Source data
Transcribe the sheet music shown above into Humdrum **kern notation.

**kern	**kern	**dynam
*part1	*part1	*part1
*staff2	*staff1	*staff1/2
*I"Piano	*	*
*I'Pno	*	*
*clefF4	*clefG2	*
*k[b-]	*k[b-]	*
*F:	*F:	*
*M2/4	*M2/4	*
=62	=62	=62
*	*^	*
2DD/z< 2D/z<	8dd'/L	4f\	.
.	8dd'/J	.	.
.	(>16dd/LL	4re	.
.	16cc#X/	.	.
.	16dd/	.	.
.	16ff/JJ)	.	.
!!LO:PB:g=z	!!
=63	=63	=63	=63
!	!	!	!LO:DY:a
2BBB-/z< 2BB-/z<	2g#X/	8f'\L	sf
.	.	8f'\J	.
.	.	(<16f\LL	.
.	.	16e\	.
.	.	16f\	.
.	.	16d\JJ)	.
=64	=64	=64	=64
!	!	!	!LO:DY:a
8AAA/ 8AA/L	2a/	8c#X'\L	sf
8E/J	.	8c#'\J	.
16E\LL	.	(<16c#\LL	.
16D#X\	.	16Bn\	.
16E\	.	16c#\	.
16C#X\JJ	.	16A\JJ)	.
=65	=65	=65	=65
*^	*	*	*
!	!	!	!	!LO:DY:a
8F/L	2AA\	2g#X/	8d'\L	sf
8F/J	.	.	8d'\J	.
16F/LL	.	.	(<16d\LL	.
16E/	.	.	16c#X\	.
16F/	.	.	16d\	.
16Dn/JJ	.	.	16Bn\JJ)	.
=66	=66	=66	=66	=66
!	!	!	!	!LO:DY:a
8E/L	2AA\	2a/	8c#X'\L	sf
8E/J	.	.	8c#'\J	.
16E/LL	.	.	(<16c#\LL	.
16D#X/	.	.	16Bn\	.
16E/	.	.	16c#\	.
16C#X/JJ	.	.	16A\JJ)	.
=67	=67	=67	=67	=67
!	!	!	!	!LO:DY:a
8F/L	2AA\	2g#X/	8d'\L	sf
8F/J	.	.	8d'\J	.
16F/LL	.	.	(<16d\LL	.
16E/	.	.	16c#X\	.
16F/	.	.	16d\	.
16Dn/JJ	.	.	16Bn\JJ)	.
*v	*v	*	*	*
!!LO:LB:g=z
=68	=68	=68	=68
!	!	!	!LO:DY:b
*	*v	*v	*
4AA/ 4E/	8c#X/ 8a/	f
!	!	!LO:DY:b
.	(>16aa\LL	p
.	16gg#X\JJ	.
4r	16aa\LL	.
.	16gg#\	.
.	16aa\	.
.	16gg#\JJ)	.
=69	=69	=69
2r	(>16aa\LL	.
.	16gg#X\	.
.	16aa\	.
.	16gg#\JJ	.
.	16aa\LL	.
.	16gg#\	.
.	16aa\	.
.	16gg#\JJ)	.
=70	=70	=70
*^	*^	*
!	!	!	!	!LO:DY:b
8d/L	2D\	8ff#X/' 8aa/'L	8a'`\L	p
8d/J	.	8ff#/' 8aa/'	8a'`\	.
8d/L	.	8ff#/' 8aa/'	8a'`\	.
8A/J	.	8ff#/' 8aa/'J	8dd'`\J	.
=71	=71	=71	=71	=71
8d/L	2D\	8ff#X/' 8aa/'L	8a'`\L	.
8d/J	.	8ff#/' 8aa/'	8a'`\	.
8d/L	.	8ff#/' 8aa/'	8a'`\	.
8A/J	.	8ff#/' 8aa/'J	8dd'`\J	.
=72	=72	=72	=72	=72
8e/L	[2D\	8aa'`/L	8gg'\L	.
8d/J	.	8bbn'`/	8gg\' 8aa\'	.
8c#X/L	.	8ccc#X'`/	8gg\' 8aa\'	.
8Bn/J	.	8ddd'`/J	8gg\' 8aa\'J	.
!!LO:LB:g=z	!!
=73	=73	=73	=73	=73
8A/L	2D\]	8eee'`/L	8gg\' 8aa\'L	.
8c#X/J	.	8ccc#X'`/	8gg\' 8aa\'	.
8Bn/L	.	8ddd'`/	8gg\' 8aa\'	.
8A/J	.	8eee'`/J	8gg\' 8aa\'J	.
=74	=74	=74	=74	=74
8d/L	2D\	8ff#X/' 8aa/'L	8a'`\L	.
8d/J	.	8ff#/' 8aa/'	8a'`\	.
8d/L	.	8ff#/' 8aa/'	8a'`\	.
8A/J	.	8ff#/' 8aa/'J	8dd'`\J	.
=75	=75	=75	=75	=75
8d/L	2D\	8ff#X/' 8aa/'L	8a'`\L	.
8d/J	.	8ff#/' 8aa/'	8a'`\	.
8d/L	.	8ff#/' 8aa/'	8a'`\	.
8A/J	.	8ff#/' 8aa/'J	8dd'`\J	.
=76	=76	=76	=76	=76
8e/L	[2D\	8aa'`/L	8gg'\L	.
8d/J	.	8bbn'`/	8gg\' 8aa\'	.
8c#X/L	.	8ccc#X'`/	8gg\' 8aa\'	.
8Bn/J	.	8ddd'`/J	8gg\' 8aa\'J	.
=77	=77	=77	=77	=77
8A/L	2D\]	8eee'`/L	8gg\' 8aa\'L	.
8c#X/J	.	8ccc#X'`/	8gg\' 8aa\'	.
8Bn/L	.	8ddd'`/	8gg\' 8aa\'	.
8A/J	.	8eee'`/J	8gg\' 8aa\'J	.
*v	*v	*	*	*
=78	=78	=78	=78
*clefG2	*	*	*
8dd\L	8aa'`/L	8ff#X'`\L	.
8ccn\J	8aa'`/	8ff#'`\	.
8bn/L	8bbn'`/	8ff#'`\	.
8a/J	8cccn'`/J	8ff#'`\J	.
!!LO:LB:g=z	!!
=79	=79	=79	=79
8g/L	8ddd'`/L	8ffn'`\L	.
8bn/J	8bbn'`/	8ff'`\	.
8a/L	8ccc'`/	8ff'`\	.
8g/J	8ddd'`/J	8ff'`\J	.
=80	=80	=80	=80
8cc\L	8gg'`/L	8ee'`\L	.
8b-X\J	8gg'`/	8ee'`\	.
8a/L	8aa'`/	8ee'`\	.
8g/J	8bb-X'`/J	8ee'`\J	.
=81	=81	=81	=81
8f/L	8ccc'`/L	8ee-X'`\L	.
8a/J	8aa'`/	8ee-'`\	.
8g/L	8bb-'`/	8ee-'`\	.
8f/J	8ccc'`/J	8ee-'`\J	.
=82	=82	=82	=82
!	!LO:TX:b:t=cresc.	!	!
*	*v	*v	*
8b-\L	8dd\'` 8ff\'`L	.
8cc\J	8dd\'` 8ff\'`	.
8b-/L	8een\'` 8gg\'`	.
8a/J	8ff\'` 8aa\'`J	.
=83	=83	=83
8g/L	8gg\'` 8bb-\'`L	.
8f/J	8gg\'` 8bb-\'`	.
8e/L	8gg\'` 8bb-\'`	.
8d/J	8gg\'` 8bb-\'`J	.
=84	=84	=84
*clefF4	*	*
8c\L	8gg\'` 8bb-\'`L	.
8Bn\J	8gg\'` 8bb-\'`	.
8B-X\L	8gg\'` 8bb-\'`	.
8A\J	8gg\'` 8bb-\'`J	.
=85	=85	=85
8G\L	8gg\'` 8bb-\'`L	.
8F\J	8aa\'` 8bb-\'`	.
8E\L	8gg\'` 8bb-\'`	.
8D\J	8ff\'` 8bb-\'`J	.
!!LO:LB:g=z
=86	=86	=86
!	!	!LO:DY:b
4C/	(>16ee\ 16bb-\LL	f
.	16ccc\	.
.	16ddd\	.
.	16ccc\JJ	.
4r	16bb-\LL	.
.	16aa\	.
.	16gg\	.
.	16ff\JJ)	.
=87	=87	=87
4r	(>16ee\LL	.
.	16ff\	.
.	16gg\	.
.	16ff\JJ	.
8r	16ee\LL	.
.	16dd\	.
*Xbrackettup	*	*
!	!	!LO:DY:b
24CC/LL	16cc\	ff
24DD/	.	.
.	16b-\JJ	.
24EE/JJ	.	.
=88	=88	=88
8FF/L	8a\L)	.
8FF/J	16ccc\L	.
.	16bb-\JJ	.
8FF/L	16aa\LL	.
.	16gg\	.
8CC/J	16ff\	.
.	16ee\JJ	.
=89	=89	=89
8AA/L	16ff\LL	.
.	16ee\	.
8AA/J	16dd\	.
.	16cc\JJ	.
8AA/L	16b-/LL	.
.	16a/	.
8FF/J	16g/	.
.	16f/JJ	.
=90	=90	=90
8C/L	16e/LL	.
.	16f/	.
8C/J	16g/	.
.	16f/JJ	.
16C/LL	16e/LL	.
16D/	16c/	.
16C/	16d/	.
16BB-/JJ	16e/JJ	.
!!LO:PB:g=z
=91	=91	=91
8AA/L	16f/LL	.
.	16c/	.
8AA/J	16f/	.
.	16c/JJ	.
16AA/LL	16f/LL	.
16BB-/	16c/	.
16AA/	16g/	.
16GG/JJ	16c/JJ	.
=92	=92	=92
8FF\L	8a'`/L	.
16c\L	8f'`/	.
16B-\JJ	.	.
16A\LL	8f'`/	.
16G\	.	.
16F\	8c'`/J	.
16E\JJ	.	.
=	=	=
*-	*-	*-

### Written task
Extract every line of the rows above that contains the string "kern", treating uppercase and lowercase letters as distinct.

### Task response
Transcribe the sheet music shown above into Humdrum **kern notation.
**kern	**kern	**dynam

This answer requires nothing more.